One example I am seeing is that organizations make the irrational decision to completely eradicate the enablement function without having a way to service the needs of the previously supported teams. Let’s use a metaphor:
You are a truck driver and you make money hauling freight. You can make more profit in the short-term by reducing preventative maintenance. You can also drive faster to complete more jobs and get bonuses for early delivery. The issue is:
- You increase wear and tear on the vehicle and risk accidents
- You risk catastrophic failures which will take you off the road
- Your vehicle becomes increasingly inefficient as the fuel system gets clogged and worn
In the revenue world you can make more short-term profit by increasing quotas with fewer reps (driving faster) and eliminating enablement(reducing maintenance). Here is what I see happening:
- Burnout: Reps see the company de-investing in their success and have to do more with less. They then leave, which slows you down even more as you need to re-hire and ramp a new rep (Worse: Gartner data shows that it will cost you a 20% increase of OTE to get a successful rep to switch companies and join yours).

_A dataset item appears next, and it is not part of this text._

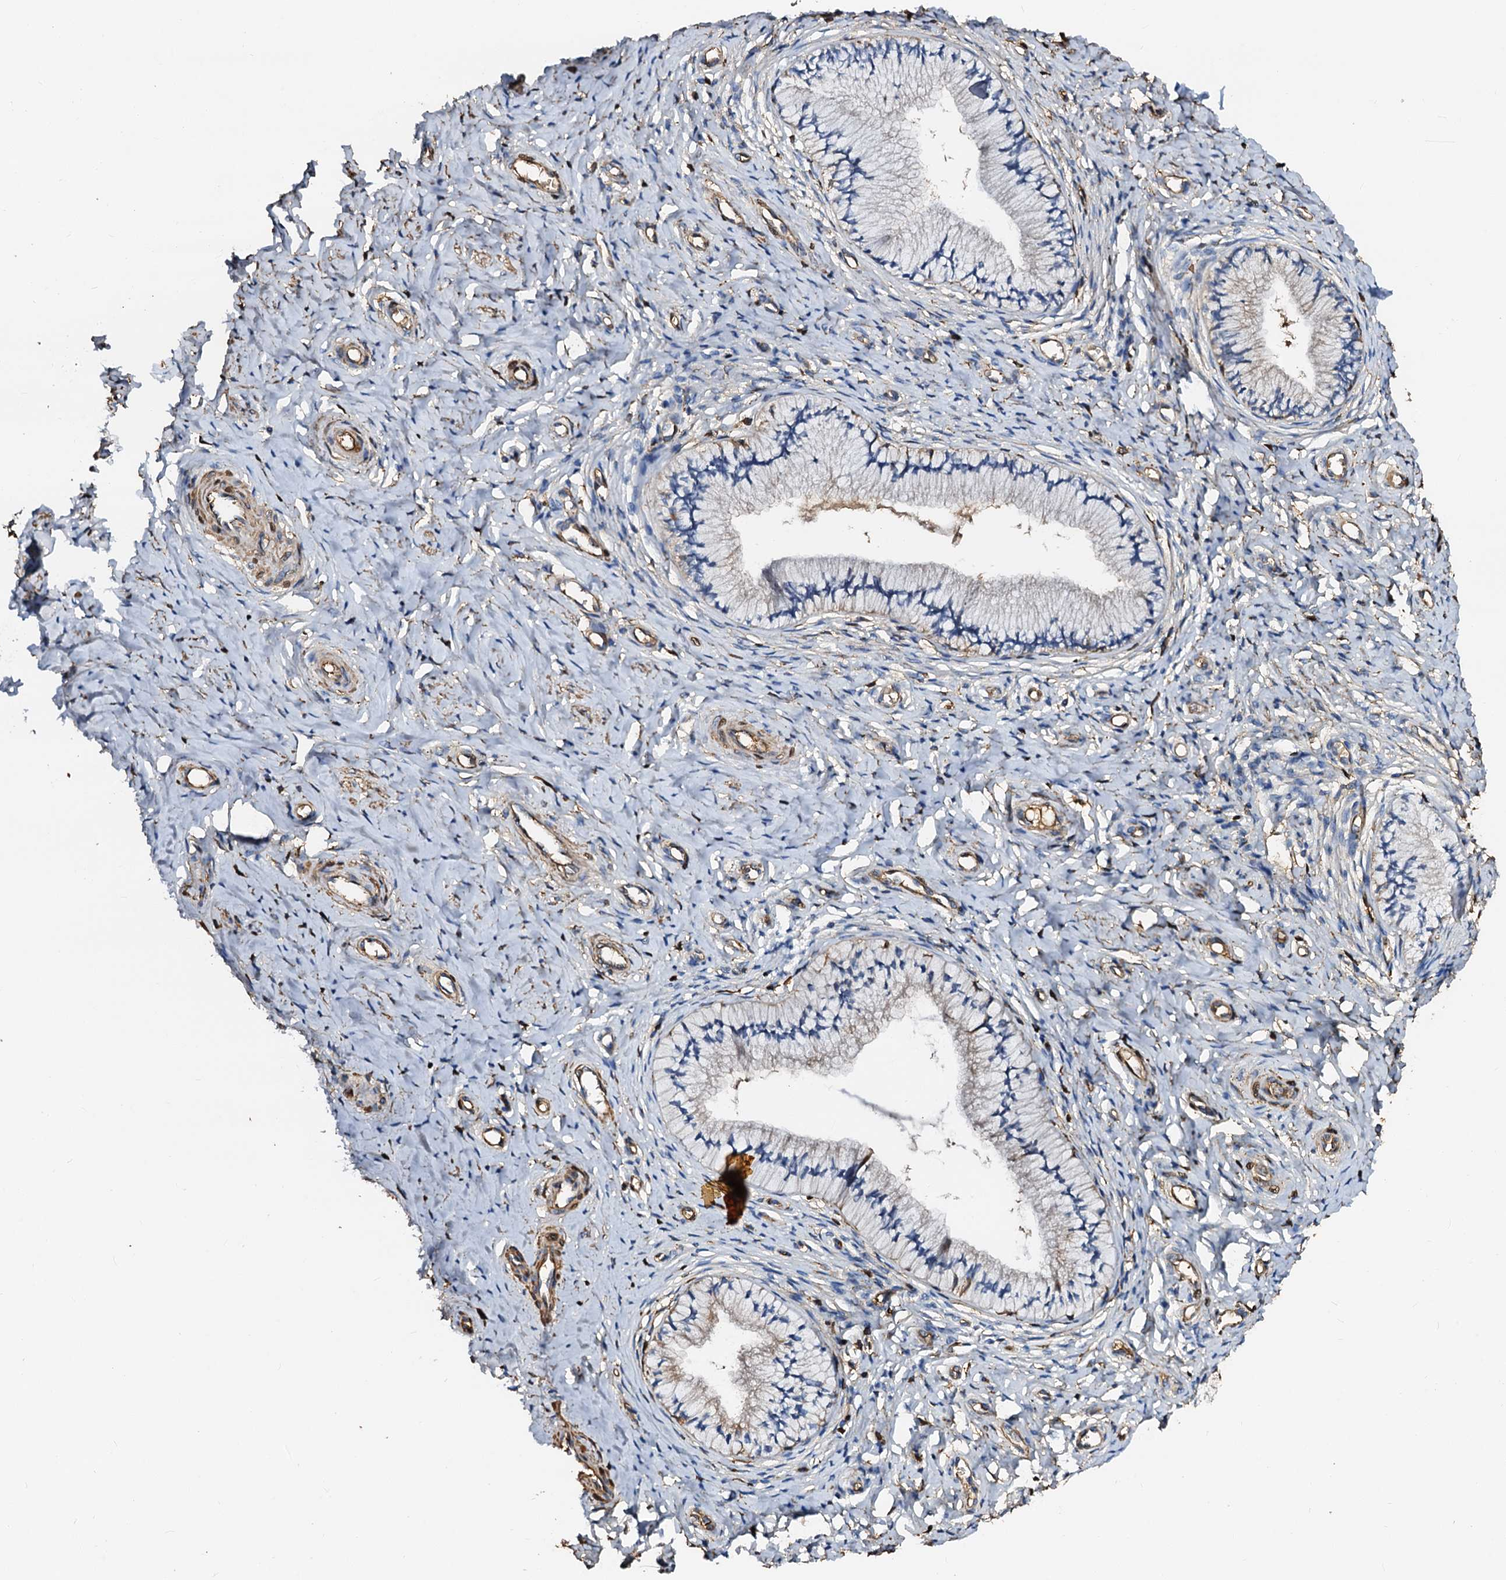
{"staining": {"intensity": "negative", "quantity": "none", "location": "none"}, "tissue": "cervix", "cell_type": "Glandular cells", "image_type": "normal", "snomed": [{"axis": "morphology", "description": "Normal tissue, NOS"}, {"axis": "topography", "description": "Cervix"}], "caption": "Benign cervix was stained to show a protein in brown. There is no significant expression in glandular cells.", "gene": "CSKMT", "patient": {"sex": "female", "age": 36}}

- Escalating inefficiency: ICs who don’t have enablement support do not get better by themselves – With new product releases, new competitors, changing market conditions etc, it is a terrible idea to think that front-line managers can be a proxy for enablement. The sales velocity slows right down.
So here’s what I am seeing right now when an org does a RIF including all of enablement:
The next quarter looks pretty good:
- Remaining reps have better attainment as their territories increase and they are motivated by the spike in OTE.
- The EBITDA is looking great as CAC looks good (The pipe being closed was generated from pre-RIF momentum and resources).
- The company hits the revised plan
The second quarter looks shaky:
- Reps get nervous because the pipeline build has slowed down (There are less resources being applied post-RIF.
- The win-rate is declining as people are being stretched to handle more territory with less support.
- Everyone is looking sideways at the CRO
The third quarter is a bust:
- Some of the most tenured reps are leaving because “This place has changed”
- Sales velocity is well down (ASP, sales cycle and win rates have all fallen as the revenue org has failed to adapt and keep up with conditions).
Here is what should happen
If you have a large enablement team that is reduced for ratios:
Review and redefine the role architectures to see where the gaps are (EG Systems/Training/Content/L&D/coaching/process optimization/Comms and collab etc). Identify any gaps and ensure that there is budget for hiring contract enablers (In 2023 there are a ton of fantastic free agents who could deliver on any of these and tactical items like running an SKO or building a certification program etc).
This strategy allows you to have some variable cost in enablement without putting you on the path to sales velocity decline.
If your org removed ALL sales enablement
I wouldn’t want to travel in a plane that wasn’t being maintained, would you? It might make it from L.A. to New York, but I wouldn’t risk taking it to London from there… But that is just me – I live in Vegas and I don’t like playing the odds.